Source information:
--- START ---

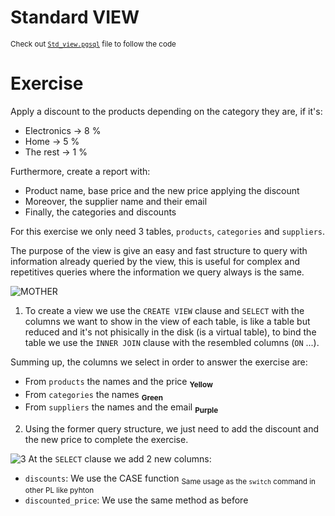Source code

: # Standard VIEW

<sub> Check out [`Std_view.pgsql`](Std_view.pgsql) file to follow the code </sub>

# Exercise
Apply a discount to the products depending on the category they are, if it's:

- Electronics -> 8 %
- Home -> 5 %
- The rest -> 1 %

Furthermore, create a report with:

- Product name, base price and the new price applying the discount
- Moreover, the supplier name and their email
- Finally, the categories and discounts

For this exercise we only need 3 tables, `products`, `categories` and `suppliers`.

The purpose of the view is give an easy and fast structure to query with information already queried by the view, this is useful for complex and repetitives queries where the information we query always is the same.

![MOTHER](https://github.com/RogerCL24/pgSQL/assets/90930371/cc8d5732-6d49-4af5-9dc1-600e59b83659)

1. To create a view we use the `CREATE VIEW` clause and `SELECT` with the columns we want to show in the view of each table, is like a table but reduced and it's not phisically in the disk (is a virtual table), to bind the table we use the `INNER JOIN` clause with the resembled columns (`ON` ...).

Summing up, the columns we select in order to answer the exercise are:

- From ``products`` the names and the price <sub> **Yellow** </sub>
- From ``categories`` the names <sub> **Green** </sub>
- From ``suppliers`` the names and the email <sub> **Purple** </sub>


2. Using the former query structure, we just need to add the discount and the new price to complete the exercise.

![3](https://github.com/RogerCL24/pgSQL/assets/90930371/9d38877d-7e09-405b-8fba-420ee29908ce)
At the `SELECT` clause we add 2 new columns:
- `discounts`: We use the CASE function <sub> Same usage as the `switch` command in other PL like pyhton </sub>
- `discounted_price`: We use the same method as before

--- END ---

Your assignment:
Locate every line in the records above that contains the string "need", treating case as significant, and copy each of those lines.

Reply to the task:
For this exercise we only need 3 tables, `products`, `categories` and `suppliers`.
2. Using the former query structure, we just need to add the discount and the new price to complete the exercise.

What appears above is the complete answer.